____ Given data

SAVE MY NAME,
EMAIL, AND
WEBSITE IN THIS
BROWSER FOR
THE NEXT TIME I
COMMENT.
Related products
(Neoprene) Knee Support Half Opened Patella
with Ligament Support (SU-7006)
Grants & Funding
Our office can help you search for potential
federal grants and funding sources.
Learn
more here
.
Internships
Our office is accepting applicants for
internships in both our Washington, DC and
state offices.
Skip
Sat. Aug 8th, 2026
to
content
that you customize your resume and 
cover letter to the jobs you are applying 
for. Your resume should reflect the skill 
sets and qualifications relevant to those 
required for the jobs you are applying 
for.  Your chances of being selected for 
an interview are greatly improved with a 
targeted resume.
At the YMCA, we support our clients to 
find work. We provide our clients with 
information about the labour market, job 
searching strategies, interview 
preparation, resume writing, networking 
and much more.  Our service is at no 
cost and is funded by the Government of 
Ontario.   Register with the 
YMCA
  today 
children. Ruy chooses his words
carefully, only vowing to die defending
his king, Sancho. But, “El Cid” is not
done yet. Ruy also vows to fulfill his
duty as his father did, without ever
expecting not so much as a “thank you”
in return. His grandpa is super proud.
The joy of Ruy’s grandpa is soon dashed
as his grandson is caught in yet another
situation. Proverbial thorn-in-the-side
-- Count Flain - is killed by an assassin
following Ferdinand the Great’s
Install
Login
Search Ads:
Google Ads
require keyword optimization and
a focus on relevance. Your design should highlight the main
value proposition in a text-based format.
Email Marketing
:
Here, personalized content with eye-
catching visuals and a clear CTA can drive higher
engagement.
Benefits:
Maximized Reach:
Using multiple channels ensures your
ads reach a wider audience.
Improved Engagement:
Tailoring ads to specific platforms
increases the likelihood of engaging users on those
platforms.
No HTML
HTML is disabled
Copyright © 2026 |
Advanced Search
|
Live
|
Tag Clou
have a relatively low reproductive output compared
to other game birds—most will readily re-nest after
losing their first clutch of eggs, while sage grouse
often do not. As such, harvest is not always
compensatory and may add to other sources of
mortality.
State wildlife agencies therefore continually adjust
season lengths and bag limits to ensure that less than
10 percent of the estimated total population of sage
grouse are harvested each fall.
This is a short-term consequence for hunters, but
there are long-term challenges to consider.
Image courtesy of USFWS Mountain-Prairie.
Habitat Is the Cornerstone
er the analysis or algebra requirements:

________

What is required: What you retype should run from the first line of the entries above through the line containing "cover letter to the jobs you are applying", exactly and in full.

Written solution:
SAVE MY NAME,
EMAIL, AND
WEBSITE IN THIS
BROWSER FOR
THE NEXT TIME I
COMMENT.
Related products
(Neoprene) Knee Support Half Opened Patella
with Ligament Support (SU-7006)
Grants & Funding
Our office can help you search for potential
federal grants and funding sources.
Learn
more here
.
Internships
Our office is accepting applicants for
internships in both our Washington, DC and
state offices.
Skip
Sat. Aug 8th, 2026
to
content
that you customize your resume and 
cover letter to the jobs you are applying 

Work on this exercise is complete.